-------- EXTRACTED DATA

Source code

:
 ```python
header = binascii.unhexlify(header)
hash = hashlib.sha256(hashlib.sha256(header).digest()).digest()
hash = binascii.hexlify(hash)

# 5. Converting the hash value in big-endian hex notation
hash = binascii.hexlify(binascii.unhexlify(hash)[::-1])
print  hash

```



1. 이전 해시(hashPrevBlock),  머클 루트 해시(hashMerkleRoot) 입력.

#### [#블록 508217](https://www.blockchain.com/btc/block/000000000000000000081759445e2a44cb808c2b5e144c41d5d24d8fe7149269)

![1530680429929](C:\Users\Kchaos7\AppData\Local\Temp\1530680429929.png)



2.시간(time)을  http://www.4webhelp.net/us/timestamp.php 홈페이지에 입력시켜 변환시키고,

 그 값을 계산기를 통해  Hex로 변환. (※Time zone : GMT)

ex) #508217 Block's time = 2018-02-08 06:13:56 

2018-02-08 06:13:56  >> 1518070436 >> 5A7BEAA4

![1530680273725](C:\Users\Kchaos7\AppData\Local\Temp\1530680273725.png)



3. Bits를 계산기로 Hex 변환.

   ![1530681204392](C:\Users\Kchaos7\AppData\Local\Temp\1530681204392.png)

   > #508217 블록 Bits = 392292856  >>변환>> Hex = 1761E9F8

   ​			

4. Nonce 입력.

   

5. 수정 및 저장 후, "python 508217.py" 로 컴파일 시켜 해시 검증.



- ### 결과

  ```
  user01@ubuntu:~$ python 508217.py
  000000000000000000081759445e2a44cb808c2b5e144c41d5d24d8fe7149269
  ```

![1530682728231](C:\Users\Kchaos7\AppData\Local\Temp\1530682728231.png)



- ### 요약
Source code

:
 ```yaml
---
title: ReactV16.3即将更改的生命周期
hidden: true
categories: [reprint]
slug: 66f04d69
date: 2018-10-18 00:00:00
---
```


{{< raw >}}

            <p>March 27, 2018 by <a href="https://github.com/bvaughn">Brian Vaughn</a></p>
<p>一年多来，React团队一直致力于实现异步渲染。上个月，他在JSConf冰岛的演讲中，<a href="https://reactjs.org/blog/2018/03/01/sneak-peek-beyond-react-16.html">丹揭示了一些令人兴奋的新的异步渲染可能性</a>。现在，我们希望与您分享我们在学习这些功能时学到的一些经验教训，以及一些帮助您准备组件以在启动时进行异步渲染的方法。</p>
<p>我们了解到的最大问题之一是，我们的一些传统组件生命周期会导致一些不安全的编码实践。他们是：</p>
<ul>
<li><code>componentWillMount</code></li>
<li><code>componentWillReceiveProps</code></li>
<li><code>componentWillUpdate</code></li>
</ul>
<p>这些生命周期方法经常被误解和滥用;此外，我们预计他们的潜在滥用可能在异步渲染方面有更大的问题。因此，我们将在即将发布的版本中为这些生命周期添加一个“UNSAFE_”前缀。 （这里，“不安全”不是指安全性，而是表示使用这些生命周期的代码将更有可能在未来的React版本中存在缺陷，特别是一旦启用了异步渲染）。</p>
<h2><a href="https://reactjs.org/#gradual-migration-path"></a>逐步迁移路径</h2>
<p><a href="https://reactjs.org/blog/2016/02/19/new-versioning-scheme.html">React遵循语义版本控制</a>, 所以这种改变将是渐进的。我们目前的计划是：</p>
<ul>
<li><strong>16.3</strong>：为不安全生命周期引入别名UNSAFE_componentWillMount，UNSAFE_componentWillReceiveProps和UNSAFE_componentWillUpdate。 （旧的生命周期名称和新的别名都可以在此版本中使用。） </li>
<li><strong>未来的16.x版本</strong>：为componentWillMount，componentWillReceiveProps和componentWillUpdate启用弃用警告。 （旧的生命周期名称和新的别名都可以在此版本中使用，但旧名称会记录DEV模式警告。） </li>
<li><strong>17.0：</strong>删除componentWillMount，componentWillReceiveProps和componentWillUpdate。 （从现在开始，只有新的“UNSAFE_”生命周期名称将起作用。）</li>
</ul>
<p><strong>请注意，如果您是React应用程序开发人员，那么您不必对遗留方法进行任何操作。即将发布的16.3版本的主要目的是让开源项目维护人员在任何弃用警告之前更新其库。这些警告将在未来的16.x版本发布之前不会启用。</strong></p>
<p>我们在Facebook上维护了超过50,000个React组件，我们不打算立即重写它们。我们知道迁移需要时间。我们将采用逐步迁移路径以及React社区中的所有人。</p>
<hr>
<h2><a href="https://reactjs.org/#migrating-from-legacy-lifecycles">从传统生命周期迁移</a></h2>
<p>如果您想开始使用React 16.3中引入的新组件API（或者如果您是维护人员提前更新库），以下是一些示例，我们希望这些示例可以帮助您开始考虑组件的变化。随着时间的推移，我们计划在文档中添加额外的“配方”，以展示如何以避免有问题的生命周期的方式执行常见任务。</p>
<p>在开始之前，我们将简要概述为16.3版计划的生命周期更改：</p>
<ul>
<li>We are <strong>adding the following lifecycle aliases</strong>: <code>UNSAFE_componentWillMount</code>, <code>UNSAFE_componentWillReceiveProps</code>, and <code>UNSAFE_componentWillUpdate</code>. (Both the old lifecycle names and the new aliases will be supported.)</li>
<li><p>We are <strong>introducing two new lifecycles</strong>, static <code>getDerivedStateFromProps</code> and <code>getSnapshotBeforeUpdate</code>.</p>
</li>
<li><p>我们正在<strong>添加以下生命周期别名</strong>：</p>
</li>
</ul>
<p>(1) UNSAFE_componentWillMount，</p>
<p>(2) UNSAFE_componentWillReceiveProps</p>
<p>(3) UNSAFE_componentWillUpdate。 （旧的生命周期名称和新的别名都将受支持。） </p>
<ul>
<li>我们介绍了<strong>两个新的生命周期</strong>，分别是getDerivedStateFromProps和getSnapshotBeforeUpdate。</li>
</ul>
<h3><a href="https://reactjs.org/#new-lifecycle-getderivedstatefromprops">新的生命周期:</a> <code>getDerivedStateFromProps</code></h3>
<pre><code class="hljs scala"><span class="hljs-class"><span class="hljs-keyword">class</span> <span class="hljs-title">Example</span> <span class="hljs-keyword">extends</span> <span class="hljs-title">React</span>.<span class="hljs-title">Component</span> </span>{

----------------

Your answer must be the lines from the first line of the records through the line containing "<p>一年多来，React团", copied exactly.

## WRITTEN ANSWER
Source code

:
 ```python
header = binascii.unhexlify(header)
hash = hashlib.sha256(hashlib.sha256(header).digest()).digest()
hash = binascii.hexlify(hash)

# 5. Converting the hash value in big-endian hex notation
hash = binascii.hexlify(binascii.unhexlify(hash)[::-1])
print  hash

```



1. 이전 해시(hashPrevBlock),  머클 루트 해시(hashMerkleRoot) 입력.

#### [#블록 508217](https://www.blockchain.com/btc/block/000000000000000000081759445e2a44cb808c2b5e144c41d5d24d8fe7149269)

![1530680429929](C:\Users\Kchaos7\AppData\Local\Temp\1530680429929.png)



2.시간(time)을  http://www.4webhelp.net/us/timestamp.php 홈페이지에 입력시켜 변환시키고,

 그 값을 계산기를 통해  Hex로 변환. (※Time zone : GMT)

ex) #508217 Block's time = 2018-02-08 06:13:56 

2018-02-08 06:13:56  >> 1518070436 >> 5A7BEAA4

![1530680273725](C:\Users\Kchaos7\AppData\Local\Temp\1530680273725.png)



3. Bits를 계산기로 Hex 변환.

   ![1530681204392](C:\Users\Kchaos7\AppData\Local\Temp\1530681204392.png)

   > #508217 블록 Bits = 392292856  >>변환>> Hex = 1761E9F8

   ​			

4. Nonce 입력.

   

5. 수정 및 저장 후, "python 508217.py" 로 컴파일 시켜 해시 검증.



- ### 결과

  ```
  user01@ubuntu:~$ python 508217.py
  000000000000000000081759445e2a44cb808c2b5e144c41d5d24d8fe7149269
  ```

![1530682728231](C:\Users\Kchaos7\AppData\Local\Temp\1530682728231.png)



- ### 요약
Source code

:
 ```yaml
---
title: ReactV16.3即将更改的生命周期
hidden: true
categories: [reprint]
slug: 66f04d69
date: 2018-10-18 00:00:00
---
```


{{< raw >}}

            <p>March 27, 2018 by <a href="https://github.com/bvaughn">Brian Vaughn</a></p>
<p>一年多来，React团队一直致力于实现异步渲染。上个月，他在JSConf冰岛的演讲中，<a href="https://reactjs.org/blog/2018/03/01/sneak-peek-beyond-react-16.html">丹揭示了一些令人兴奋的新的异步渲染可能性</a>。现在，我们希望与您分享我们在学习这些功能时学到的一些经验教训，以及一些帮助您准备组件以在启动时进行异步渲染的方法。</p>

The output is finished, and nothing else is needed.